Exercise directions:
When you reach the line in the listing below that contains "In fulfilling these", begin returning lines exactly as written, and stop after the line that contains "2.1 ECCWA commends". Return no other lines.

Data records:
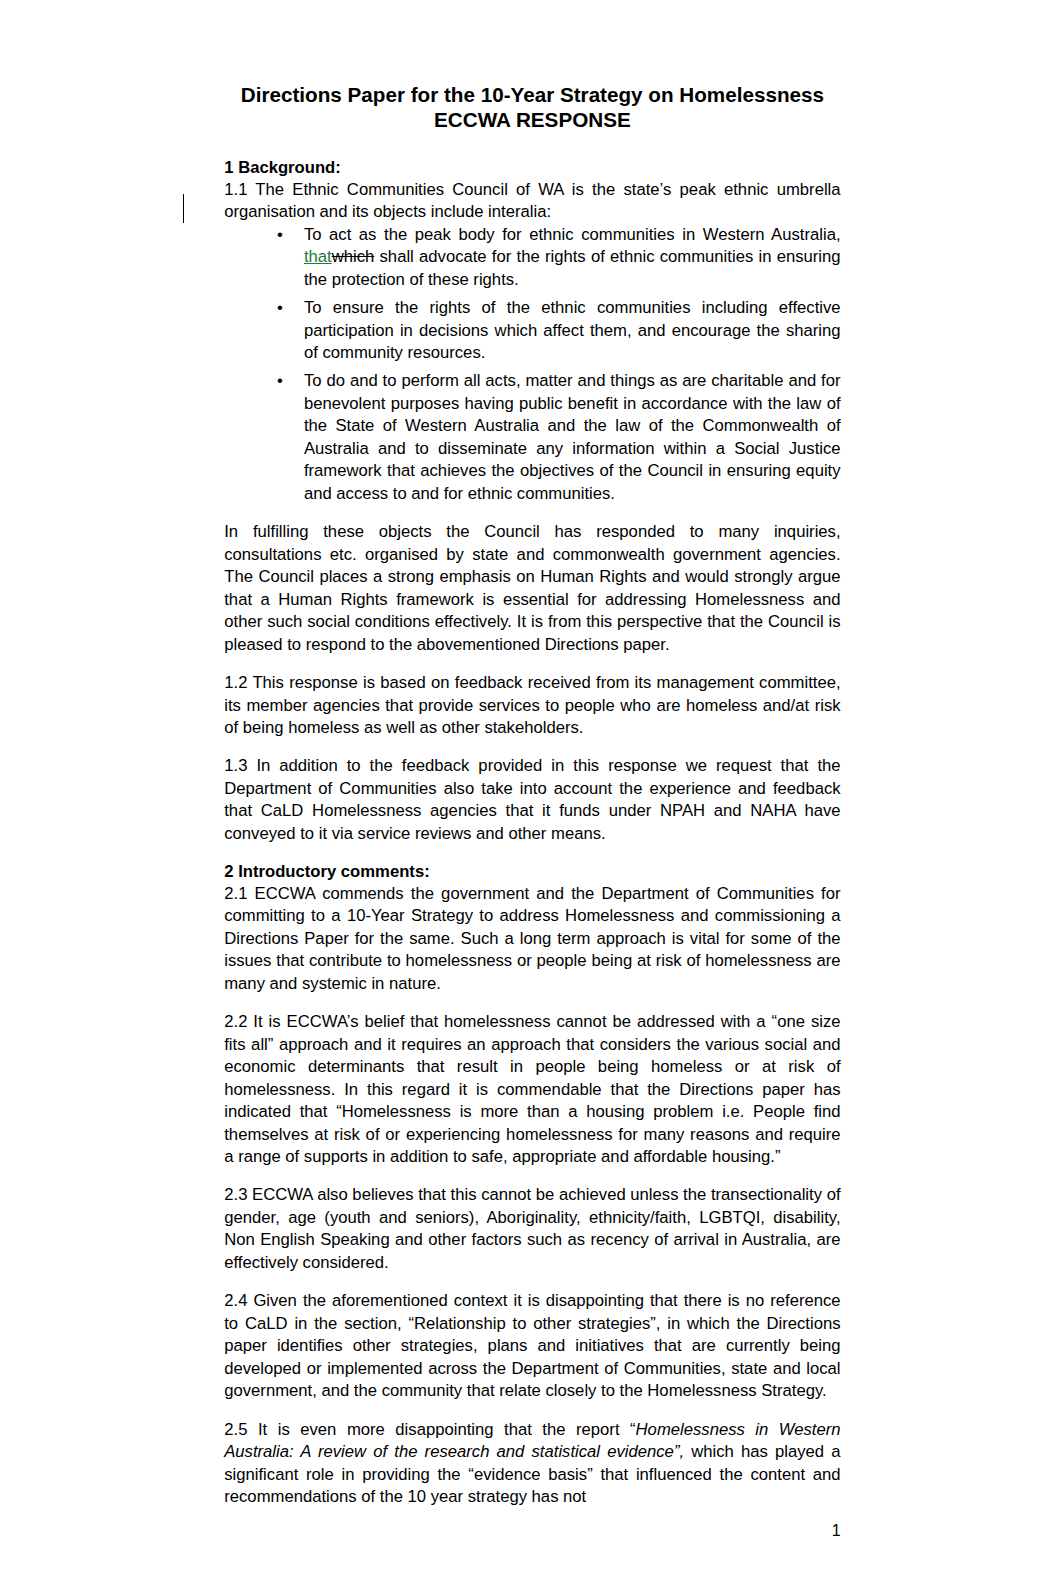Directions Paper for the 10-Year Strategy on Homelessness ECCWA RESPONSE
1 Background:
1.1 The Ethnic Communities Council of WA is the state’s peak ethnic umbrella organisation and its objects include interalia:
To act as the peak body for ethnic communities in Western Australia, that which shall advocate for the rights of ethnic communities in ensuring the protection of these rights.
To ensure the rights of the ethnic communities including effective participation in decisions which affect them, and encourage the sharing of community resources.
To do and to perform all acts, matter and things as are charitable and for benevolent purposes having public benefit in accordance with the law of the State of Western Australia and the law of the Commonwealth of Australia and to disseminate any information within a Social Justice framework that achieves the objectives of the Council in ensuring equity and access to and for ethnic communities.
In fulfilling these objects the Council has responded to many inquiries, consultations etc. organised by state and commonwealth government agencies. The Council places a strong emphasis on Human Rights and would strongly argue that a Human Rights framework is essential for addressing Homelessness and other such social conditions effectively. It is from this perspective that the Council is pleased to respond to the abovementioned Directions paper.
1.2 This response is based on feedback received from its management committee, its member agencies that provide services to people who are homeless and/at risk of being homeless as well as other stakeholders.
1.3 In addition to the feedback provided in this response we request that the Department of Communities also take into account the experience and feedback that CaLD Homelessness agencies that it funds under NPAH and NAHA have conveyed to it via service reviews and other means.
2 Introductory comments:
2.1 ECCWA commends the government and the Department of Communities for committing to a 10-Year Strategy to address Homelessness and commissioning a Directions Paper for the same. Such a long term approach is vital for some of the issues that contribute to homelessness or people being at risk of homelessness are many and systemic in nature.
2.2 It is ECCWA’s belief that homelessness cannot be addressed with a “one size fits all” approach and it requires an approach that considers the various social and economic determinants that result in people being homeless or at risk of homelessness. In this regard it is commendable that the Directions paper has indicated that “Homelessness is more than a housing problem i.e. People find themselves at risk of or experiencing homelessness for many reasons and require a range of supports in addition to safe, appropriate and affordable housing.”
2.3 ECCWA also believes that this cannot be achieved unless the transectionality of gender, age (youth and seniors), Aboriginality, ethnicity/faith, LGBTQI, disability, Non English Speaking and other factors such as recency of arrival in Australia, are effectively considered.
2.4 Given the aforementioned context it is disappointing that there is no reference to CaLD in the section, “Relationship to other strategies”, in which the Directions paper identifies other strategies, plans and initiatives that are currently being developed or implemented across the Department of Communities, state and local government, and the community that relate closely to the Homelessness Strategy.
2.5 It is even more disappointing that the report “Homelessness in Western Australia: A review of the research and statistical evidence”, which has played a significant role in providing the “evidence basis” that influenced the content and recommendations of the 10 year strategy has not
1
...
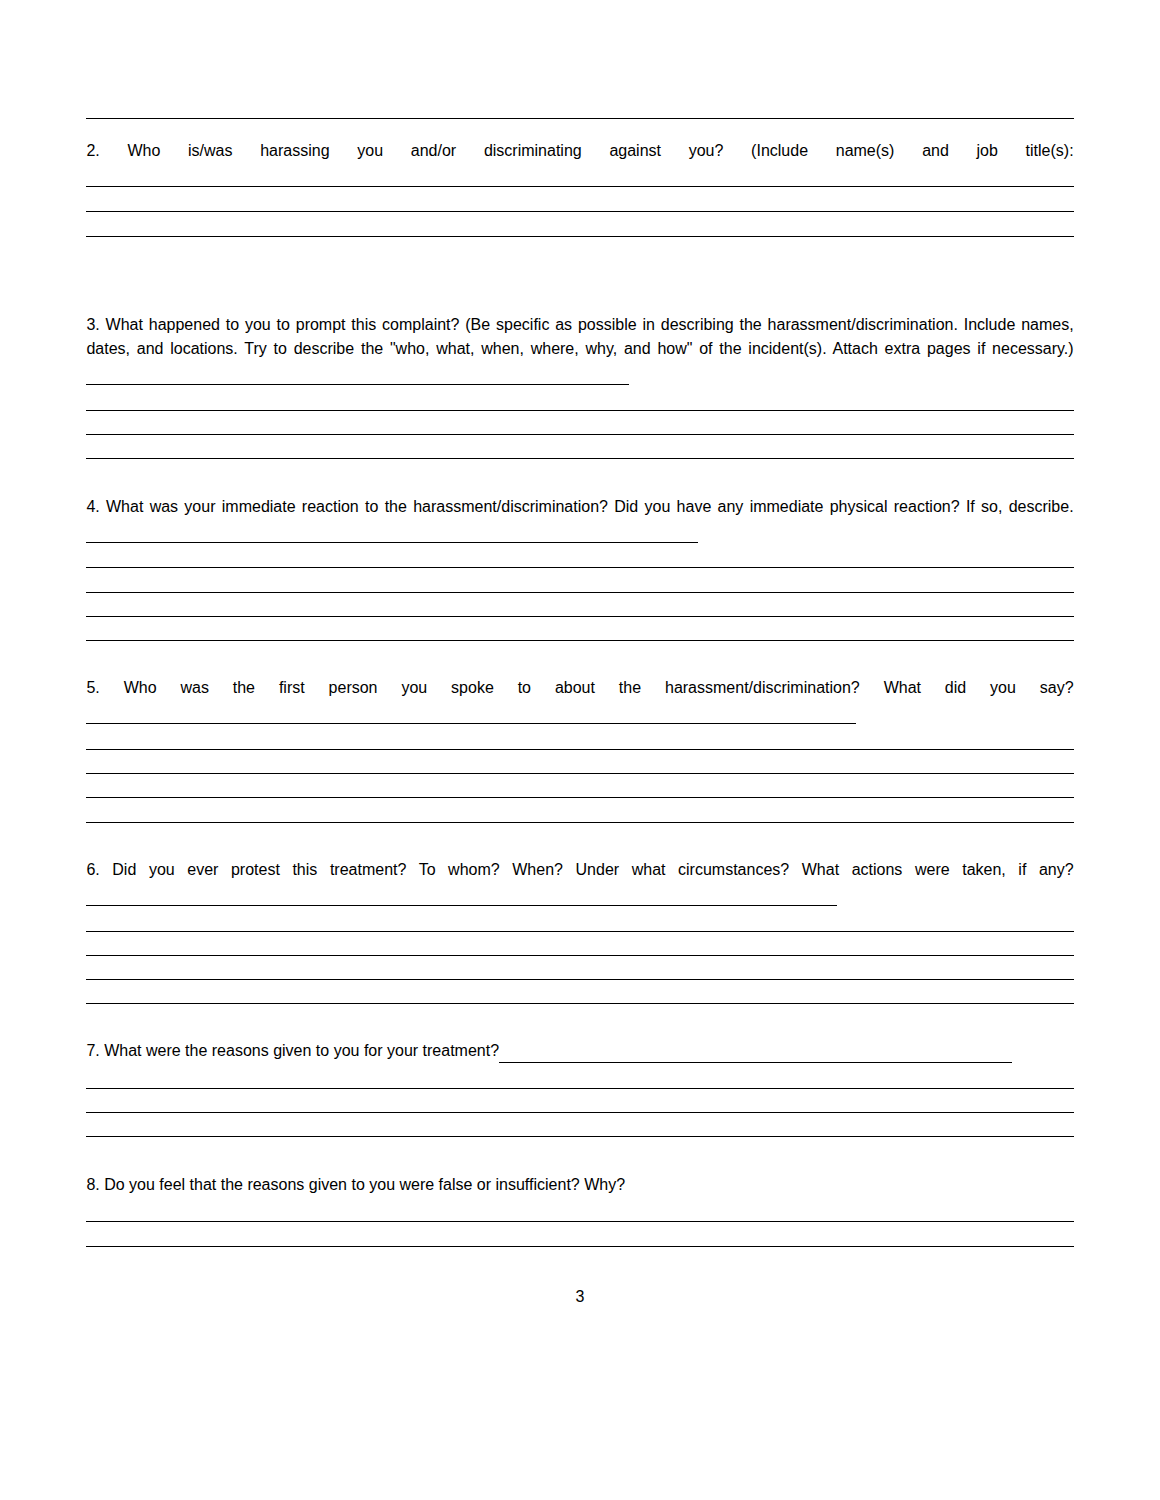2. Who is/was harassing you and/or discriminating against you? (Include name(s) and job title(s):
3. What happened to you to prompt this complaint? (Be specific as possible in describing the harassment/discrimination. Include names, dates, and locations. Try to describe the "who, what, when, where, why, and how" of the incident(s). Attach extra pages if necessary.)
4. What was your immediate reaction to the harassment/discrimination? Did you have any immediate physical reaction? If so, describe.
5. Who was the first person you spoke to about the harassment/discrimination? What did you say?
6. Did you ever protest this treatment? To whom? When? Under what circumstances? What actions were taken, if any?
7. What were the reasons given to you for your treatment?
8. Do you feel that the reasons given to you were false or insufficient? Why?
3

Worked solution:
In fulfilling these objects the Council has responded to many inquiries, consultations etc. organised by state and commonwealth government agencies. The Council places a strong emphasis on Human Rights and would strongly argue that a Human Rights framework is essential for addressing Homelessness and other such social conditions effectively. It is from this perspective that the Council is pleased to respond to the abovementioned Directions paper.
1.2 This response is based on feedback received from its management committee, its member agencies that provide services to people who are homeless and/at risk of being homeless as well as other stakeholders.
1.3 In addition to the feedback provided in this response we request that the Department of Communities also take into account the experience and feedback that CaLD Homelessness agencies that it funds under NPAH and NAHA have conveyed to it via service reviews and other means.
2 Introductory comments:
2.1 ECCWA commends the government and the Department of Communities for committing to a 10-Year Strategy to address Homelessness and commissioning a Directions Paper for the same. Such a long term approach is vital for some of the issues that contribute to homelessness or people being at risk of homelessness are many and systemic in nature.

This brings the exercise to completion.